Both an Air Force base and a National Park, White Sands in southern New Mexico is a site of duality—of beauty and destruction. Amidst grand, wave-like dunes of natural gypsum the White Sands Missile Range was established in the 1940s as a testing ground for tools of war, and the devastation of these experiments still marks the landscapes. White Sands is among Cynthia Madansky’s most sensual and tactile projects, assembling and juxtaposing footage of these landscapes in an experiment with expanded cinema and triple projection.

A key contribution to the artist’s body of work engaging with the nuclear complex, which stretches from The PSA Project no.11: Fallout (2006) through to Flowers for LH (2021) and Index:Trace (2026), this atmospheric piece contracts the beauty of nature with the scars of its destruction, a tension heightened through grainy 16mm, hand printed film (in colors referencing uranium mining and milling) and in-camera effects, that lend an air of caustic poetry.

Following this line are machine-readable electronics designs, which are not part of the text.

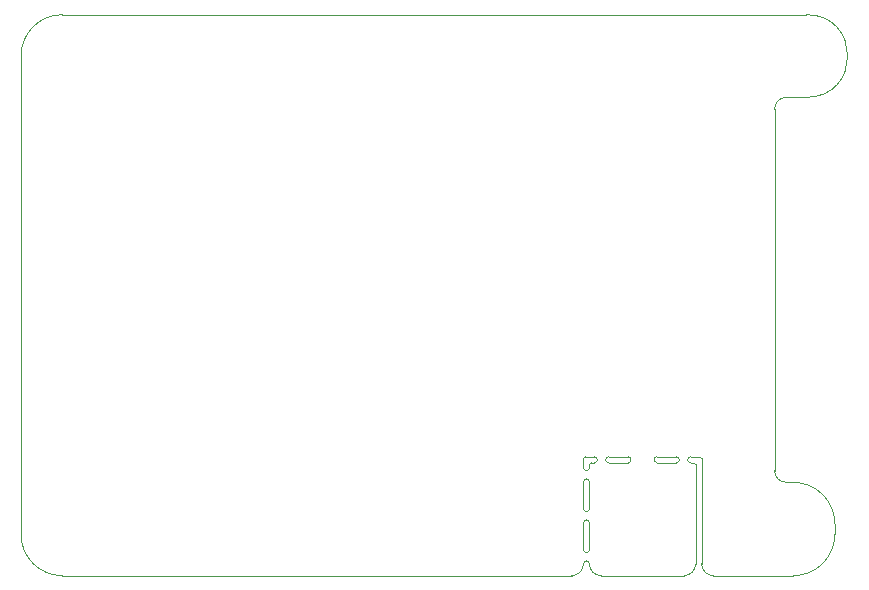
<source format=gbr>
%TF.GenerationSoftware,KiCad,Pcbnew,(5.1.10)-1*%
%TF.CreationDate,2021-08-17T14:43:39+02:00*%
%TF.ProjectId,mowi,6d6f7769-2e6b-4696-9361-645f70636258,v1.0*%
%TF.SameCoordinates,Original*%
%TF.FileFunction,Profile,NP*%
%FSLAX46Y46*%
G04 Gerber Fmt 4.6, Leading zero omitted, Abs format (unit mm)*
G04 Created by KiCad (PCBNEW (5.1.10)-1) date 2021-08-17 14:43:39*
%MOMM*%
%LPD*%
G01*
G04 APERTURE LIST*
%TA.AperFunction,Profile*%
%ADD10C,0.050000*%
%TD*%
G04 APERTURE END LIST*
D10*
X166695000Y-100430000D02*
G75*
G02*
X166695000Y-99930000I0J250000D01*
G01*
X165495000Y-99930000D02*
G75*
G02*
X165495000Y-100430000I0J-250000D01*
G01*
X163850000Y-100430000D02*
G75*
G02*
X163850000Y-99930000I0J250000D01*
G01*
X161400000Y-99930000D02*
G75*
G02*
X161400000Y-100430000I0J-250000D01*
G01*
X159755000Y-100430000D02*
G75*
G02*
X159755000Y-99930000I0J250000D01*
G01*
X158555000Y-99930000D02*
G75*
G02*
X158555000Y-100430000I0J-250000D01*
G01*
X158125000Y-100860000D02*
G75*
G02*
X157625000Y-100860000I-250000J0D01*
G01*
X157625000Y-109000000D02*
G75*
G02*
X158125000Y-109000000I250000J0D01*
G01*
X157625000Y-102060000D02*
G75*
G02*
X158125000Y-102060000I250000J0D01*
G01*
X158125000Y-104330000D02*
G75*
G02*
X157625000Y-104330000I-250000J0D01*
G01*
X157625000Y-105530000D02*
G75*
G02*
X158125000Y-105530000I250000J0D01*
G01*
X158125000Y-107800000D02*
G75*
G02*
X157625000Y-107800000I-250000J0D01*
G01*
X163850000Y-99930000D02*
X165495000Y-99930000D01*
X163850000Y-100430000D02*
X165495000Y-100430000D01*
X161400000Y-99930000D02*
X159755000Y-99930000D01*
X161400000Y-100430000D02*
X159755000Y-100430000D01*
X166695000Y-99930000D02*
X167475000Y-99930000D01*
X166695000Y-100430000D02*
X166975000Y-100430000D01*
X158555000Y-100430000D02*
X158275000Y-100430000D01*
X158555000Y-99930000D02*
X157775000Y-99930000D01*
X157625000Y-100080000D02*
X157625000Y-100860000D01*
X158125000Y-100860000D02*
X158125000Y-100580000D01*
X158125000Y-104330000D02*
X158125000Y-102060000D01*
X157625000Y-104330000D02*
X157625000Y-102060000D01*
X157625000Y-107800000D02*
X157625000Y-105530000D01*
X158125000Y-107800000D02*
X158125000Y-105530000D01*
X159125000Y-110000000D02*
X166125000Y-110000000D01*
X167125000Y-109000000D02*
G75*
G02*
X166125000Y-110000000I-1000000J0D01*
G01*
X167125000Y-100580000D02*
X167125000Y-109000000D01*
X166975000Y-100430000D02*
G75*
G02*
X167125000Y-100580000I0J-150000D01*
G01*
X158125000Y-100580000D02*
G75*
G02*
X158275000Y-100430000I150000J0D01*
G01*
X159125000Y-110000000D02*
G75*
G02*
X158125000Y-109000000I0J1000000D01*
G01*
X157625000Y-109000000D02*
G75*
G02*
X156625000Y-110000000I-1000000J0D01*
G01*
X168625000Y-110000000D02*
G75*
G02*
X167625000Y-109000000I0J1000000D01*
G01*
X167625000Y-100080000D02*
X167625000Y-109000000D01*
X178900000Y-106500000D02*
G75*
G02*
X175400000Y-110000000I-3500000J0D01*
G01*
X168625000Y-110000000D02*
X175400000Y-110000000D01*
X178900000Y-106500000D02*
X178900000Y-105600000D01*
X157625000Y-100080000D02*
G75*
G02*
X157775000Y-99930000I150000J0D01*
G01*
X167475000Y-99930000D02*
G75*
G02*
X167625000Y-100080000I0J-150000D01*
G01*
X113500000Y-110000000D02*
X156625000Y-110000000D01*
X173800000Y-70500000D02*
X173800000Y-101100000D01*
X173800000Y-70500000D02*
G75*
G02*
X174800000Y-69500000I1000000J0D01*
G01*
X176500000Y-62500000D02*
G75*
G02*
X176500000Y-69500000I0J-3500000D01*
G01*
X175400000Y-102100000D02*
G75*
G02*
X178900000Y-105600000I0J-3500000D01*
G01*
X175400000Y-102100000D02*
X174800000Y-102100000D01*
X174800000Y-69500000D02*
X176500000Y-69500000D01*
X174800000Y-102100000D02*
G75*
G02*
X173800000Y-101100000I0J1000000D01*
G01*
X113500000Y-110000000D02*
G75*
G02*
X110000000Y-106500000I0J3500000D01*
G01*
X110000000Y-66000000D02*
G75*
G02*
X113500000Y-62500000I3500000J0D01*
G01*
X110000000Y-66000000D02*
X110000000Y-106500000D01*
X176500000Y-62500000D02*
X113500000Y-62500000D01*
M02*

</source>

Across a body of work that has been long interested in meeting points—both at the level of borders but as explored in the nature of montage—the deployment of multiple images permits an enhanced level of contrapuntal interplay. Rather than a single landscape and limited perspective of nature, the deployment of multiple images produces a work that feels complex and cumulative. Instead, an ecosystem of exchange portrays not just the dynamism of the natural world, but the fraught relationship between these lands and the military influence that has been forcefully imposed upon it.